[Items from a data source]
════════════════════

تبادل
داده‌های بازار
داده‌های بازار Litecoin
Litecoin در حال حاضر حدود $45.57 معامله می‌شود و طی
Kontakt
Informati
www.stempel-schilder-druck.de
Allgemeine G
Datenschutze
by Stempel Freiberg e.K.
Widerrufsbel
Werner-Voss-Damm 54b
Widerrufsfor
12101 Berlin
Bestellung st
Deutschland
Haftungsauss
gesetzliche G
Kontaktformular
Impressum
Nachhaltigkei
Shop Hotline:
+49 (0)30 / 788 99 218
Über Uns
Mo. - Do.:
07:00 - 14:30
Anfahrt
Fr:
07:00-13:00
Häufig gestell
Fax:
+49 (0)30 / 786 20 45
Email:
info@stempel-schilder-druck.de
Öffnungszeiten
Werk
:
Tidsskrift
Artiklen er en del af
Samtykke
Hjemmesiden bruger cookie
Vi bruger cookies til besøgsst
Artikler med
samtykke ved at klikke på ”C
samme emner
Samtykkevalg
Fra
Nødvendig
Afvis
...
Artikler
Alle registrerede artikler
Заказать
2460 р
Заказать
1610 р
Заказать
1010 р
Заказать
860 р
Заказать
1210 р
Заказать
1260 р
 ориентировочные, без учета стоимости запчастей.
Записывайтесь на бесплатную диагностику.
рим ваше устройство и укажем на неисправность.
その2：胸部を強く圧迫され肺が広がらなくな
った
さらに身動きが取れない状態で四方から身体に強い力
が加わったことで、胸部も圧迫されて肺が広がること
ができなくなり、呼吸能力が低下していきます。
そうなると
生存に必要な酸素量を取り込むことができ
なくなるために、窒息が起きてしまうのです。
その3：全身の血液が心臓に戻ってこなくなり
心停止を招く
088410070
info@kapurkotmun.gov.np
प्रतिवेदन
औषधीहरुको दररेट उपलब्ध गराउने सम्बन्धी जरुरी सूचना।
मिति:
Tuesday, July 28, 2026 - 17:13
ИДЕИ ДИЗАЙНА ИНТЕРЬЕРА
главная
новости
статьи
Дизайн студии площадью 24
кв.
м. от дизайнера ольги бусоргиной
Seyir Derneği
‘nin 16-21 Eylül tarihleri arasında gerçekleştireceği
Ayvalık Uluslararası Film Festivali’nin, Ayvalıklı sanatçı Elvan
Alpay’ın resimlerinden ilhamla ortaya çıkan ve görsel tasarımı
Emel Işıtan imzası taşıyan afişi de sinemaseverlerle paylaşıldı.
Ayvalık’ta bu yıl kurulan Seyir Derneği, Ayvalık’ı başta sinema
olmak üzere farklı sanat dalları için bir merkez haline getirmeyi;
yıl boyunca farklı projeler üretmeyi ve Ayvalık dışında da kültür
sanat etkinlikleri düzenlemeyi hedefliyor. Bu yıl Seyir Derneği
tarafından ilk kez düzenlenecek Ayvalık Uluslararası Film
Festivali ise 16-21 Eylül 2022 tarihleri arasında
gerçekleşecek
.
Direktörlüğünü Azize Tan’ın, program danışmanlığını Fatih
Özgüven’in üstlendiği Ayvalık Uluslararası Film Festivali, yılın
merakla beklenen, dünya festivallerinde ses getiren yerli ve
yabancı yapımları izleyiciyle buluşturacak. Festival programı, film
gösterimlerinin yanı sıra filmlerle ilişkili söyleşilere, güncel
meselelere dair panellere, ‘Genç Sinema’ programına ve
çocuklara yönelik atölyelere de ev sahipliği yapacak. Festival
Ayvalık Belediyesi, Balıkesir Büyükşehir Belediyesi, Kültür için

════════════════════

- **EXERCISE REQUIREMENTS**
Only an exact copy of the entries above will do.

- **OUTPUT FOR THIS TASK**
تبادل
داده‌های بازار
داده‌های بازار Litecoin
Litecoin در حال حاضر حدود $45.57 معامله می‌شود و طی
Kontakt
Informati
www.stempel-schilder-druck.de
Allgemeine G
Datenschutze
by Stempel Freiberg e.K.
Widerrufsbel
Werner-Voss-Damm 54b
Widerrufsfor
12101 Berlin
Bestellung st
Deutschland
Haftungsauss
gesetzliche G
Kontaktformular
Impressum
Nachhaltigkei
Shop Hotline:
+49 (0)30 / 788 99 218
Über Uns
Mo. - Do.:
07:00 - 14:30
Anfahrt
Fr:
07:00-13:00
Häufig gestell
Fax:
+49 (0)30 / 786 20 45
Email:
info@stempel-schilder-druck.de
Öffnungszeiten
Werk
:
Tidsskrift
Artiklen er en del af
Samtykke
Hjemmesiden bruger cookie
Vi bruger cookies til besøgsst
Artikler med
samtykke ved at klikke på ”C
samme emner
Samtykkevalg
Fra
Nødvendig
Afvis
...
Artikler
Alle registrerede artikler
Заказать
2460 р
Заказать
1610 р
Заказать
1010 р
Заказать
860 р
Заказать
1210 р
Заказать
1260 р
 ориентировочные, без учета стоимости запчастей.
Записывайтесь на бесплатную диагностику.
рим ваше устройство и укажем на неисправность.
その2：胸部を強く圧迫され肺が広がらなくな
った
さらに身動きが取れない状態で四方から身体に強い力
が加わったことで、胸部も圧迫されて肺が広がること
ができなくなり、呼吸能力が低下していきます。
そうなると
生存に必要な酸素量を取り込むことができ
なくなるために、窒息が起きてしまうのです。
その3：全身の血液が心臓に戻ってこなくなり
心停止を招く
088410070
info@kapurkotmun.gov.np
प्रतिवेदन
औषधीहरुको दररेट उपलब्ध गराउने सम्बन्धी जरुरी सूचना।
मिति:
Tuesday, July 28, 2026 - 17:13
ИДЕИ ДИЗАЙНА ИНТЕРЬЕРА
главная
новости
статьи
Дизайн студии площадью 24
кв.
м. от дизайнера ольги бусоргиной
Seyir Derneği
‘nin 16-21 Eylül tarihleri arasında gerçekleştireceği
Ayvalık Uluslararası Film Festivali’nin, Ayvalıklı sanatçı Elvan
Alpay’ın resimlerinden ilhamla ortaya çıkan ve görsel tasarımı
Emel Işıtan imzası taşıyan afişi de sinemaseverlerle paylaşıldı.
Ayvalık’ta bu yıl kurulan Seyir Derneği, Ayvalık’ı başta sinema
olmak üzere farklı sanat dalları için bir merkez haline getirmeyi;
yıl boyunca farklı projeler üretmeyi ve Ayvalık dışında da kültür
sanat etkinlikleri düzenlemeyi hedefliyor. Bu yıl Seyir Derneği
tarafından ilk kez düzenlenecek Ayvalık Uluslararası Film
Festivali ise 16-21 Eylül 2022 tarihleri arasında
gerçekleşecek
.
Direktörlüğünü Azize Tan’ın, program danışmanlığını Fatih
Özgüven’in üstlendiği Ayvalık Uluslararası Film Festivali, yılın
merakla beklenen, dünya festivallerinde ses getiren yerli ve
yabancı yapımları izleyiciyle buluşturacak. Festival programı, film
gösterimlerinin yanı sıra filmlerle ilişkili söyleşilere, güncel
meselelere dair panellere, ‘Genç Sinema’ programına ve
çocuklara yönelik atölyelere de ev sahipliği yapacak. Festival
Ayvalık Belediyesi, Balıkesir Büyükşehir Belediyesi, Kültür için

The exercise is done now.